Dalam keterangan resmi yang diterima detikINET, Selasa (9/10/2018), Grab mengerjakan kemitraan strategis dengan Microsoft yang akan merubah layanan digital dan mobilitas di Asia Tenggara. Sebagai langkah pertama, perusahaan besutan Anthony Tan ini akan menggunakan layanan cloud Microsoft. Sebaliknya perusahaan besutan Bill Gates itu akan mengucurkan dana investasi ke Grab.

\\\"Kemitraan ini menunjukkan kolaborasi yang mendalam dengan Microsoft untuk bermacam-macam proyek teknologi, termasuk big data dan kecerdasan buatan, yang akan merubah layanan sehari-hari dan solusi mobilitas di Asia Tenggara,\\\" kata Ming Maa, President Grab.

\\\"Sebagai pemimpin teknologi dunia, investasi Microsoft di Grab membuktikan posisi kami sebagai pemain teknologi Asia Tenggara yang terkemuka. Kami ingin dapat berkolaborasi dengan Microsoft guna meningkatkan transportasi on-demand dan pengalaman online-to-offline yang mulus bagi pengguna,\\\" imbuhnya. 

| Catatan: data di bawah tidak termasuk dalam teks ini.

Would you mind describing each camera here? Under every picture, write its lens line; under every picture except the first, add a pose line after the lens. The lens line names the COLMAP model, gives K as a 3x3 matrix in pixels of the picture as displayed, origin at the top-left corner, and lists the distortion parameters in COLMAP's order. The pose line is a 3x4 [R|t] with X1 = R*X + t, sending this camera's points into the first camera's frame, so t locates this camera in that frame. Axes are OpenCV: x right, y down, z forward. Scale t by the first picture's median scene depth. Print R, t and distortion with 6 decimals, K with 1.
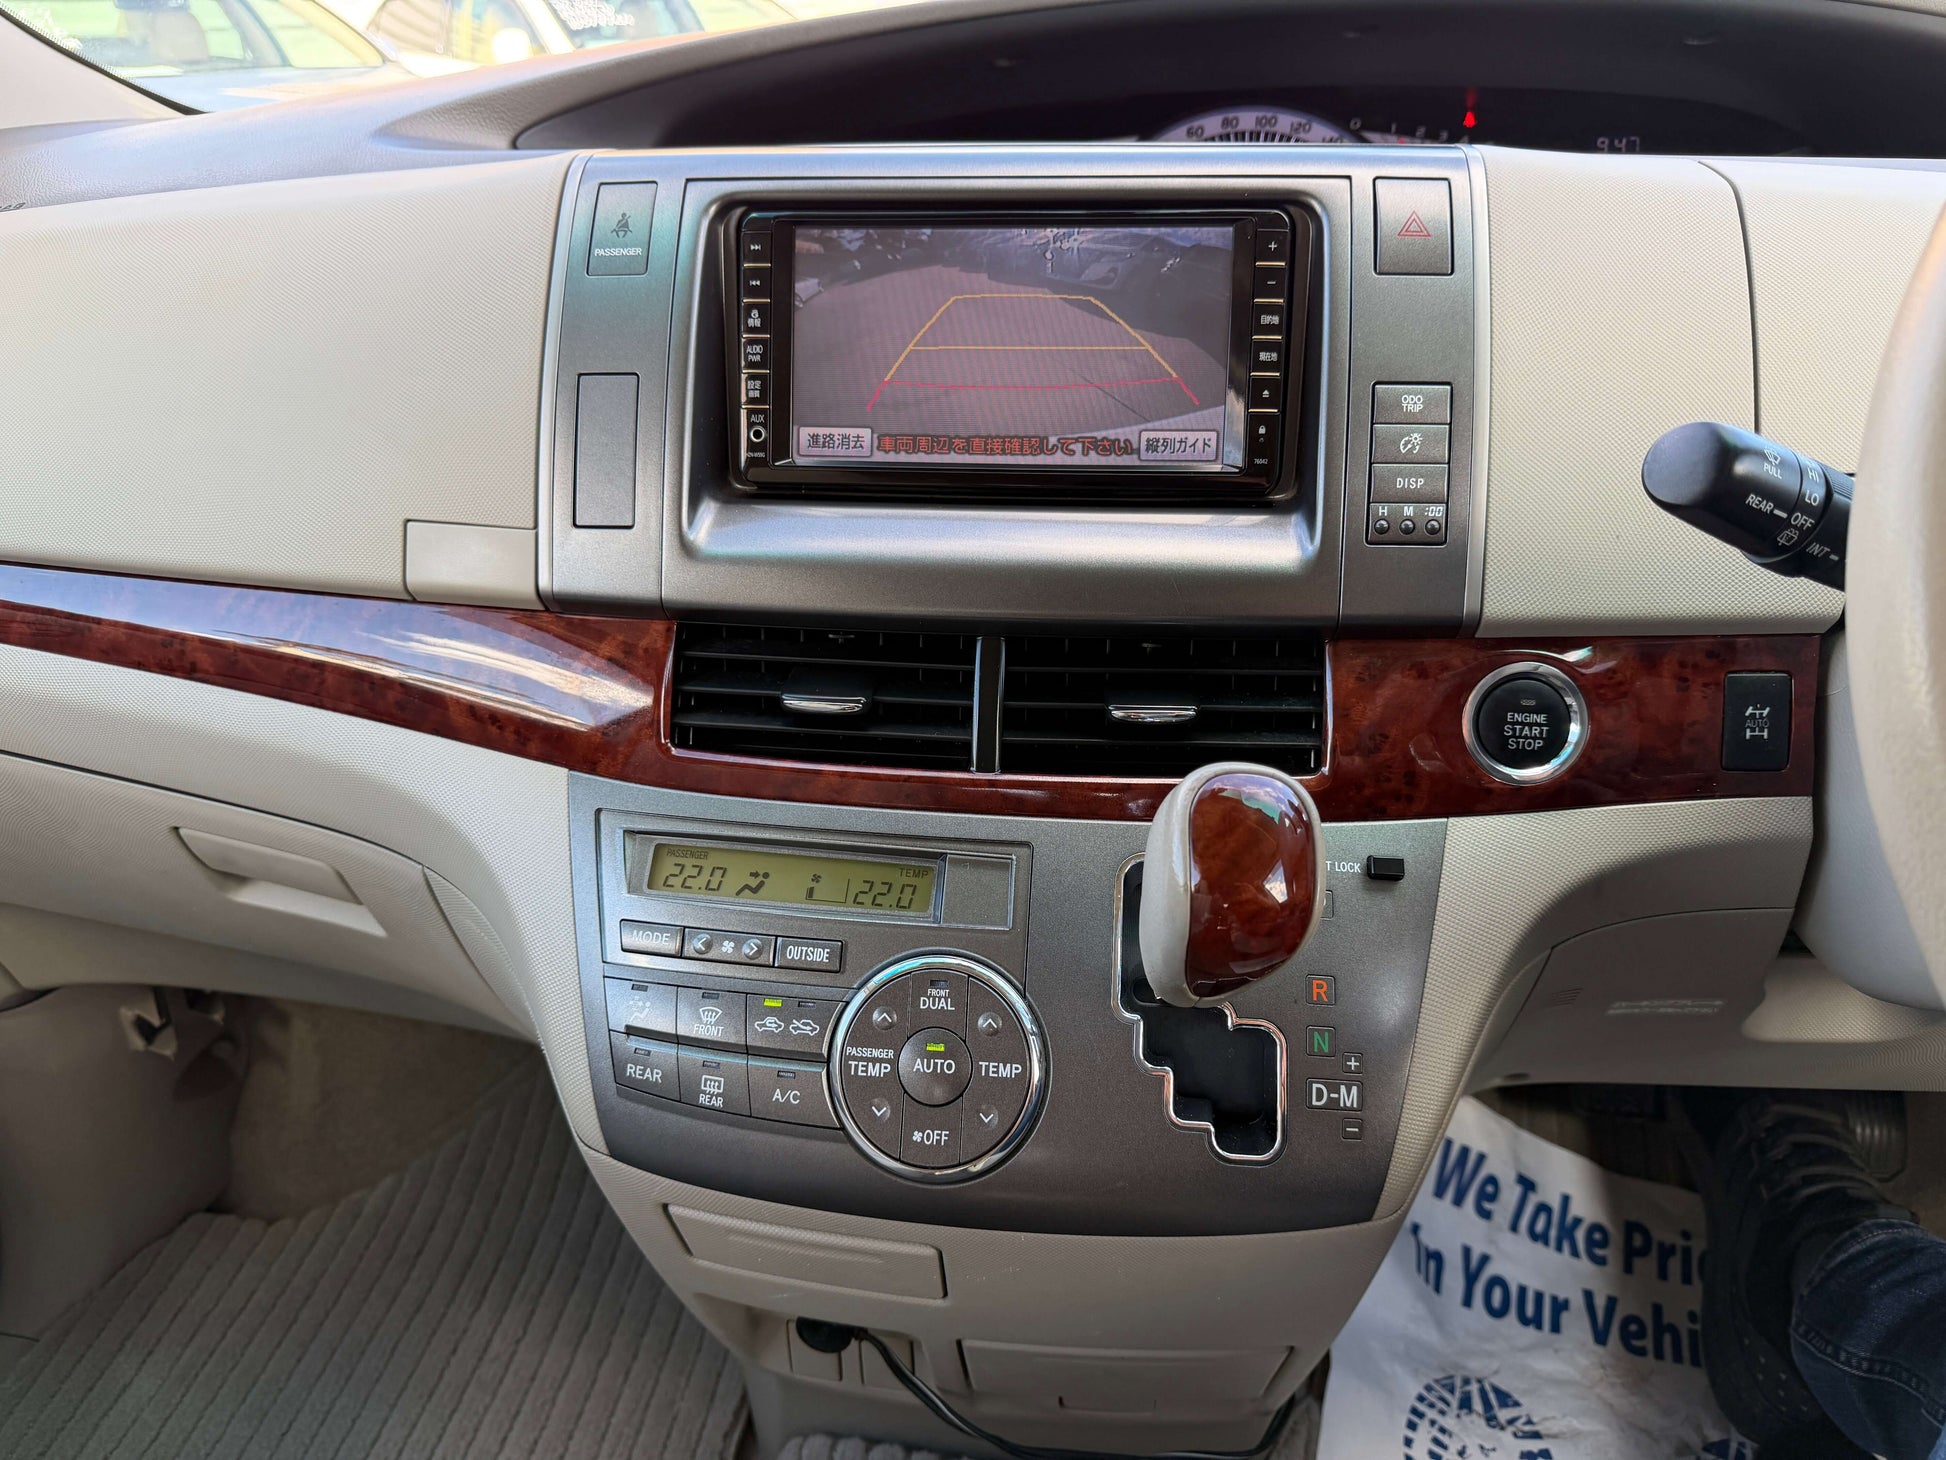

Sementara itu Executive Vice President Peggy Johnson mengatakan kemitraan pihaknya dengan Grab membuka kans baru untuk berinovasi. Baik dalam industri yang berkembang kencang ataupun kawasan dengan pertumbuhan bisnis yang tinggi.

\\\"Kami gembira dapat berprofesi sama dalam merubah pengalaman pelanggan serta meningkatkan mutu layanan digital bagi jutaan pengguna yang mengandalkan Grab untuk transportasi, pengiriman makanan dan barang yang aman dan terjangkau, serta pembayaran, dan layanan keuangan mobile,\\\" kata Peggy.

Sayangnya pihak Grab ataupun Micorosft tak menceritakan nilai investasi. Mereka hanya memaparkan format kolaborasi kedua belah pihak.

Sebelumnya, raksasa teknologi Jepang, Softbank juga dilaporkan akan mengucuri dana USD 500 juta untuk Grab dalam level pendanaan terbarunya. 

Tahun ini, Grab sempurna sudah mengumpulkan dana USD 2 miliar dari Toyota dan pemberi modal lain. Sejak berdirinya, mereka sudah menerima sekitar USD 6 miliar dan dikala ini valuasinya diperkirakan di angka USD 11 miliar.

Kucuran dana segar hal yang demikian akan membantu Grab mengoptimalkan layannya setelah tahun ini mencaplok unit bisnis Uber di Asia Tenggara. Mereka juga tengah berkompetisi sengit dengan Go-Jek yang sudah berekspansi di kawasan regional.